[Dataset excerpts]
◆ ◆ ◆ ◆
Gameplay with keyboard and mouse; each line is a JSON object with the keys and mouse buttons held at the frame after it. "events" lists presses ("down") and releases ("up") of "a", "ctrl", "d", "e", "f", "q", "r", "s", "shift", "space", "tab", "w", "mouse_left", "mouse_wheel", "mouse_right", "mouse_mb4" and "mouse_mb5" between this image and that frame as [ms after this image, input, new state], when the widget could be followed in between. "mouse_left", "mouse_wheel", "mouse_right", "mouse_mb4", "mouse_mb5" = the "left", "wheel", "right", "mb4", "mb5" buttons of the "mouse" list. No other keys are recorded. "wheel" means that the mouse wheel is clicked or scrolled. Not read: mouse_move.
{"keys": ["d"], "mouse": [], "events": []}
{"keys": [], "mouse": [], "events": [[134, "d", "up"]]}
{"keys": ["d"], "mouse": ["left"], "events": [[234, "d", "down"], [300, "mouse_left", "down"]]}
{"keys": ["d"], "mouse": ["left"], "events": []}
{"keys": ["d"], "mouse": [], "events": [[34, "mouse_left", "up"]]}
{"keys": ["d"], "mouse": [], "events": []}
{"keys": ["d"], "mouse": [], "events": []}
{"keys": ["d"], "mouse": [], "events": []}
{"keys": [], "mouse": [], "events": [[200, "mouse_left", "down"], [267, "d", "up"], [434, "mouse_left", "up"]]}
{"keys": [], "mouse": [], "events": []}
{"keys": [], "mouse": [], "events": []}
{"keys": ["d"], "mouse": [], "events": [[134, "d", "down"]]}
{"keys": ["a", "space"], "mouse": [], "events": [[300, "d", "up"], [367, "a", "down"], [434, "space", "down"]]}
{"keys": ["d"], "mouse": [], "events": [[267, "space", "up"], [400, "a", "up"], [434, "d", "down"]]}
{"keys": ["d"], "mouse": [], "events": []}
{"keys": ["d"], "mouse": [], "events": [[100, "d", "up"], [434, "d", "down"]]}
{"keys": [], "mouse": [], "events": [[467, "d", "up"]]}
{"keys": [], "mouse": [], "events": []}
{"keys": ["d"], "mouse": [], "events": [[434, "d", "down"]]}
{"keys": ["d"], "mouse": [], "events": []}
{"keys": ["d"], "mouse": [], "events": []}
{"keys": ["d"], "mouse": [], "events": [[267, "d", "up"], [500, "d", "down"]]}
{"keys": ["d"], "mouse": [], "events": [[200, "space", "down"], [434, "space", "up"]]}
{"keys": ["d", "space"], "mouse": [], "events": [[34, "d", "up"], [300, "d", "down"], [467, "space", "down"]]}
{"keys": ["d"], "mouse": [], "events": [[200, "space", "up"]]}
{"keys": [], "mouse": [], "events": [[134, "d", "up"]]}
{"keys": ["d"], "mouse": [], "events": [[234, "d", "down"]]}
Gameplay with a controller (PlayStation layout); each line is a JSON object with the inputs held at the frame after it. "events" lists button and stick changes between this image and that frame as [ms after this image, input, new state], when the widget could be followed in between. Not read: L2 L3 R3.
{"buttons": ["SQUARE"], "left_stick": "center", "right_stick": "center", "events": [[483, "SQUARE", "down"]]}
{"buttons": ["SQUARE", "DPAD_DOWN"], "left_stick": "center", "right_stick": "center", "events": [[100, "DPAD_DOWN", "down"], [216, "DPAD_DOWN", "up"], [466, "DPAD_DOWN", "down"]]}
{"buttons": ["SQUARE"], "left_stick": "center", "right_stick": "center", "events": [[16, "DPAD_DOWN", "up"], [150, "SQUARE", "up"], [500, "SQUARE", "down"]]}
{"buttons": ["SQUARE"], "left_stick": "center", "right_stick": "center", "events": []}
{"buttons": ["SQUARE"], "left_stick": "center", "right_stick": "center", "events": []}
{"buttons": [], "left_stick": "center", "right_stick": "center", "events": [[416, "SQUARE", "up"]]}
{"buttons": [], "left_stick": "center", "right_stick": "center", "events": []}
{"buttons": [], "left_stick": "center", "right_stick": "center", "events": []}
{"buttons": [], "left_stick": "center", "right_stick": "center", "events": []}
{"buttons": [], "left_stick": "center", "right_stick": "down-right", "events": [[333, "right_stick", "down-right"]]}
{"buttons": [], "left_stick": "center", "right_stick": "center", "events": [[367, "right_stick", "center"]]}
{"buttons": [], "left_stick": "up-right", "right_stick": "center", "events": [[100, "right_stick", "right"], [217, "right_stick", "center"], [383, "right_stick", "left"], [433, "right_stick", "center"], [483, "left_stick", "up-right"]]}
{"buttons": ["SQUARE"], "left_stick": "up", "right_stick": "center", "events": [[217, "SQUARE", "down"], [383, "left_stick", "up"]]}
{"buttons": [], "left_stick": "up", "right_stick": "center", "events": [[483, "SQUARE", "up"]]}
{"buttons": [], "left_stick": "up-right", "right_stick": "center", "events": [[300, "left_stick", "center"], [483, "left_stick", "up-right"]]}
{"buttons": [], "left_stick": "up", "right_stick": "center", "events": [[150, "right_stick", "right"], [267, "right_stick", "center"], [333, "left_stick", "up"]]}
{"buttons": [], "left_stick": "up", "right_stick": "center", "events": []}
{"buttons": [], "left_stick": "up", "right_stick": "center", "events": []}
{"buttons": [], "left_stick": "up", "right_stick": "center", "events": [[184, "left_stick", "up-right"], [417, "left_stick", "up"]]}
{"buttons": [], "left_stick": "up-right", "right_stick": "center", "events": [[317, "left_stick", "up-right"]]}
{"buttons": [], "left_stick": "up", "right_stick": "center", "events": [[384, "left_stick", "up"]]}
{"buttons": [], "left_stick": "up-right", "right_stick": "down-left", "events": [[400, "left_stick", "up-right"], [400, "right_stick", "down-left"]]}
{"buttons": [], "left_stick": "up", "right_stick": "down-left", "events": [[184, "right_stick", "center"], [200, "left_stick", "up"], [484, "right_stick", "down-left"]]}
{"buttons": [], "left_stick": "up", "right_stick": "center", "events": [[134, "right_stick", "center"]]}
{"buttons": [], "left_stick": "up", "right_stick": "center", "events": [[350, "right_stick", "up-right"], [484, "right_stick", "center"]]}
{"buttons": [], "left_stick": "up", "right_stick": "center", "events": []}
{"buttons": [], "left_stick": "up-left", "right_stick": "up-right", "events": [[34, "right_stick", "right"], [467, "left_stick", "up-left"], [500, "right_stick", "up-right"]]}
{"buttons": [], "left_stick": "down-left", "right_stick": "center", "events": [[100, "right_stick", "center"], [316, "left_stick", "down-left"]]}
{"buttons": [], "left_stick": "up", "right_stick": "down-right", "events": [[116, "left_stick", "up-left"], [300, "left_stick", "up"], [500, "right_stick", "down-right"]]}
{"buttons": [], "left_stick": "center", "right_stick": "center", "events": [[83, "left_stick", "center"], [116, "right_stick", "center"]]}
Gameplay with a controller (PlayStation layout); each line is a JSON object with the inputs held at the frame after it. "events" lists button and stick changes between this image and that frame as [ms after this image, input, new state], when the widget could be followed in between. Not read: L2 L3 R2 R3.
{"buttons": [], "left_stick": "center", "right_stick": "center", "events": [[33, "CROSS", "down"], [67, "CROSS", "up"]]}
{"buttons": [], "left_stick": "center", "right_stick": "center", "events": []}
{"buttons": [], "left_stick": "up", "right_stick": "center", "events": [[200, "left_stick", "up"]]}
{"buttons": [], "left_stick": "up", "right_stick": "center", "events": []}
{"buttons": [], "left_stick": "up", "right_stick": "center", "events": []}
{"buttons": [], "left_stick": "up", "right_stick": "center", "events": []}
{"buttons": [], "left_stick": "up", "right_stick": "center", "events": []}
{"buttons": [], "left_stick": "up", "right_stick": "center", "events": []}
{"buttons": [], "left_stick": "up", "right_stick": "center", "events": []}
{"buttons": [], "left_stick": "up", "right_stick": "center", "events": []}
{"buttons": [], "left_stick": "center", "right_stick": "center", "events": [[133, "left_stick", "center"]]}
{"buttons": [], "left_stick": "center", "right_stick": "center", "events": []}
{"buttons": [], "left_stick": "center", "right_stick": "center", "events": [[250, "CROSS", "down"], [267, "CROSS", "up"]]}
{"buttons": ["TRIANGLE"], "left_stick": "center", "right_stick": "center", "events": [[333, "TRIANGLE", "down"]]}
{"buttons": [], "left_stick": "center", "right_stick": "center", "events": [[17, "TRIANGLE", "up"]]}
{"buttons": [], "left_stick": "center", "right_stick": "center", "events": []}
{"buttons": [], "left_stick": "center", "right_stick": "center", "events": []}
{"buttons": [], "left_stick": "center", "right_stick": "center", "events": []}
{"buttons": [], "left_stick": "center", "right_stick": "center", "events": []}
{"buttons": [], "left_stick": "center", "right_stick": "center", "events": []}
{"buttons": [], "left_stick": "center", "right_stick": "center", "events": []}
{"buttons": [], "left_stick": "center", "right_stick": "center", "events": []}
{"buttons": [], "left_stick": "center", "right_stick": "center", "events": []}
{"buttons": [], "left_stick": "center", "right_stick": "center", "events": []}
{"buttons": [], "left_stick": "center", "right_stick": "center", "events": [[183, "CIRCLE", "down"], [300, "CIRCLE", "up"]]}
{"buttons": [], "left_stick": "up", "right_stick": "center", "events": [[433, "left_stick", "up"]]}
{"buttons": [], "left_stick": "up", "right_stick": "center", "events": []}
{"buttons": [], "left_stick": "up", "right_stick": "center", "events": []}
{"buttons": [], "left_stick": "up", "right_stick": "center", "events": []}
◆ ◆ ◆ ◆
> YOUR INSTRUCTIONS: A line belongs in the answer if it contains the word "TRIANGLE"; copy every such line from the data above.

> RESPONSE TO THE TASK:
{"buttons": ["TRIANGLE"], "left_stick": "center", "right_stick": "center", "events": [[333, "TRIANGLE", "down"]]}
{"buttons": [], "left_stick": "center", "right_stick": "center", "events": [[17, "TRIANGLE", "up"]]}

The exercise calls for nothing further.